Is reaction 1 possible through the Principle of Superposition constructive interference?
$$\psi (E_a)_{\gamma} + \psi (E_b)_{\gamma} = 2 \psi (2E_t)_{\gamma} \rightarrow e^+ + e^- \; \; \; E_a = E_b = m_e c^2$$

Reference:
http://galileo.phys.virginia.edu/cla...equations.html
http://imagine.gsfc.nasa.gov/docs/as...s/970412e.html
 Blog Entries: 12 Sorry, I was asking for a reference for the 10^20 eV particle, I was trying the other day to find the value for the highest energy photon observed but couldn't find anything satisfactory. I would never disagree with the photon obeying quantum laws, but it would be interesting for it to decay into these huge rest mass particles that would essentially be classical in nature. I would guess that it (the extremely high energy photon) would decay into many "quantum particles" rather than 2 essentially classical ones.
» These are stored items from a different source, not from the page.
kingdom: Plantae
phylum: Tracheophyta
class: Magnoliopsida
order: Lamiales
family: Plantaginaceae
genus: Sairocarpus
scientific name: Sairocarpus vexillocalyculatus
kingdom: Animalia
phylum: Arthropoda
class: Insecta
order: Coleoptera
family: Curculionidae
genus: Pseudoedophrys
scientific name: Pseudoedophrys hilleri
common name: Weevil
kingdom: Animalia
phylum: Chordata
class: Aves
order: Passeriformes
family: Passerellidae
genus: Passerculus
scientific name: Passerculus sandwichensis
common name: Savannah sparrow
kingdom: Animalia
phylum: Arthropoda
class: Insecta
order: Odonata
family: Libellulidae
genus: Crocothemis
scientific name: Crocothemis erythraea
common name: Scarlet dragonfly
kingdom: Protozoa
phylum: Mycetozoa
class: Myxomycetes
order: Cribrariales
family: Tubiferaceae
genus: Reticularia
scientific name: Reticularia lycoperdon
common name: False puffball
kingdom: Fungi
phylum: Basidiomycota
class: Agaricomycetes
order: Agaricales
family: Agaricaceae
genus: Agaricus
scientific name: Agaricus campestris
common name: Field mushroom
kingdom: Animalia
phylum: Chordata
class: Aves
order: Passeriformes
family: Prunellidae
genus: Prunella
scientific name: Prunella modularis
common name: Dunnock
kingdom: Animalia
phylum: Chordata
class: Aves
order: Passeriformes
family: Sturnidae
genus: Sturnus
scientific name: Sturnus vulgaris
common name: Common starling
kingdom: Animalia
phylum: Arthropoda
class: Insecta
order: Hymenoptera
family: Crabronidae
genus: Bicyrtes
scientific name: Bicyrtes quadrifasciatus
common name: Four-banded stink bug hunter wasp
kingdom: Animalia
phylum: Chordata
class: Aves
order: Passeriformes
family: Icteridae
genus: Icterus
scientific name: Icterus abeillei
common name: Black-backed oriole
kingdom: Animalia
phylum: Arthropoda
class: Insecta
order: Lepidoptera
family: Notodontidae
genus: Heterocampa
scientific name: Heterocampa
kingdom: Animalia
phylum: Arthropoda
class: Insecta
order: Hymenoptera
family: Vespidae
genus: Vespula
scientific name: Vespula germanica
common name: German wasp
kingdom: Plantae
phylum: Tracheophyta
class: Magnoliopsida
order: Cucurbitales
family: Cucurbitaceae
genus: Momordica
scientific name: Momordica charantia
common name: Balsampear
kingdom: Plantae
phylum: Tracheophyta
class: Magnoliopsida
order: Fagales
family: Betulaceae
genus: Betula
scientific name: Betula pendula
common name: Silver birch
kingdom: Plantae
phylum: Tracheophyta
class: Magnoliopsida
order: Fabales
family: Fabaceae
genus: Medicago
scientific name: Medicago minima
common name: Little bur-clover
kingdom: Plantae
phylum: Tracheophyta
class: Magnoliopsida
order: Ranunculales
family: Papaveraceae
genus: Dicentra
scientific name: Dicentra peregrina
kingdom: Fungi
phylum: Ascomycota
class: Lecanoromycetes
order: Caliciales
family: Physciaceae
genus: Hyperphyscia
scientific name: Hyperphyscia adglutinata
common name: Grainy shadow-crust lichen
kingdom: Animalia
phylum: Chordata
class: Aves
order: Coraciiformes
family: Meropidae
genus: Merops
It would be interesting to probe this, though I know it wouldn't be energetically feasible in the near future. Cheers

 Entropy, the point is that mass is inverse of distance, via x=h/mc So Planck stuff has small size, high mass, high energy. Or, the most energy (mass) you put, the more resolution you have. Electron microscopes having more resolution than optical microscopes &c.
Oh, okay, I understand now. It's related to uncertainity.

 Quote by Norman I would guess that it (the extremely high energy photon) would decay into many "quantum particles" rather than 2 essentially classical ones.
Based upon the Planck Photon threshold energy, what types of 'quantum particles' would be the expected 'particle' decay products?

What is the threshold energy for unification based upon the Standard Model?